Я ответил, что тоже таких не припоминаю.

— Я несколько лет, — продолжал Есенин, — изучал материалы и убедился, что Пушкин во многом был не прав. Я не говорю уже о том, что у него была своя дворянская точка зрения. И в повести и в истории. Напр., у него найдем очень мало имен бунтовщиков, но очень много имен усмирителей или тех, кто погиб от руки пугачевцев. Я очень, очень много прочел для своей трагедии и нахожу, что многое Пушкин изобразил просто неверно. Прежде всего сам Пугачев. Ведь он был почти гениальным человеком, да и многие из его сподвижников были людьми крупными, яркими фигурами, а у Пушкина это как-то пропало. Еще есть одна особенность в моей трагедии. Кроме Пугачева, никто почти в трагедии не повторяется: в каждой сцене новые лица. Это придает больше движения и выдвигает основную роль Пугачева.

Он немного помолчал.

— А знаете ли, это второе мое драматическое произведение. Первое «Крестьянский пир» должно было появиться в сборнике «Скифы»; начали уже набирать, но я раздумался, потребовал его обратно, как бы для просмотра, и — уничтожил. Андрей Белый до сих пор не может мне этого простить: эта пьеса ему очень нравилась, да я и сам иногда теперь жалею.
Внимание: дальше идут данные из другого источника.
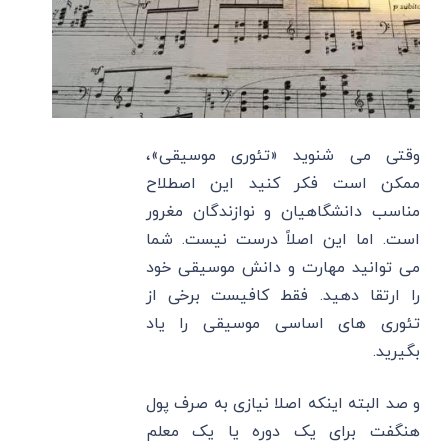
وقتی می شنوید «تئوری موسیقی»،
ممکن است فکر کنید این اصطلاح
مناسب دانشگاهیان و نوازندگان مغرور
است. اما این اصلاً درست نیست. شما
می توانید مهارت و دانش موسیقی خود
را ارتقا دهید. فقط کافیست برخی از
تئوری های اساسی موسیقی را یاد
بگیرید.
و صد البته اینکه اصلا نیازی به صرف پول
هنگفت برای یک دوره یا یک معلم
Меня удивляло, что о женщинах Есенин отзывался большею частью несколько пренебрежительно. «Обратите внимание, — сказал он мне, — что у меня почти совсем нет любовных мотивов. „Маковые побаски“ можно не считать, да я и выкинул большинство из них во втором издании „Радуницы“. Моя лирика жива одной большой любовью, любовью к родине. Чувство родины — основное в моем творчестве».

Это говорилось в 1921 году. Последние годы любовные мотивы нашли довольно заметное место в его лирике, но общее определение «основного» осталось, конечно, верным.

* * *

— С детства, — говорил Есенин, — болел я «мукой слова». Хотелось высказать свое и по-своему. Но было, конечно, много влияний и были ошибочные пути. Вот, напр., знаете вы мою «Радуницу»?

— Да.

— Какое у вас издание?

— У меня есть и первое и второе.

— Ну тогда вы могли это заметить и сами. В первом издании у меня много местных, рязанских слов. Слушатели часто недоумевали, а мне это сначала нравилось. «Что это такое значит», — спрашивали меня:

Я странник улогийВ кубетке сырой?

Потом я решил, что это ни к чему. Надо писать так, чтобы тебя понимали. Вот и Гоголь: в «Вечерах» у него много украинских слов: целый словарь понадобилось приложить, а в дальнейших своих малороссийских повестях он от этого отказался. Весь этот местный рязанский колорит я из второго издания своей «Радуницы» выбросил.

— Но и вообще второе издание, кажется, сильно переработано, — заметил я, — состав стихотворений другой.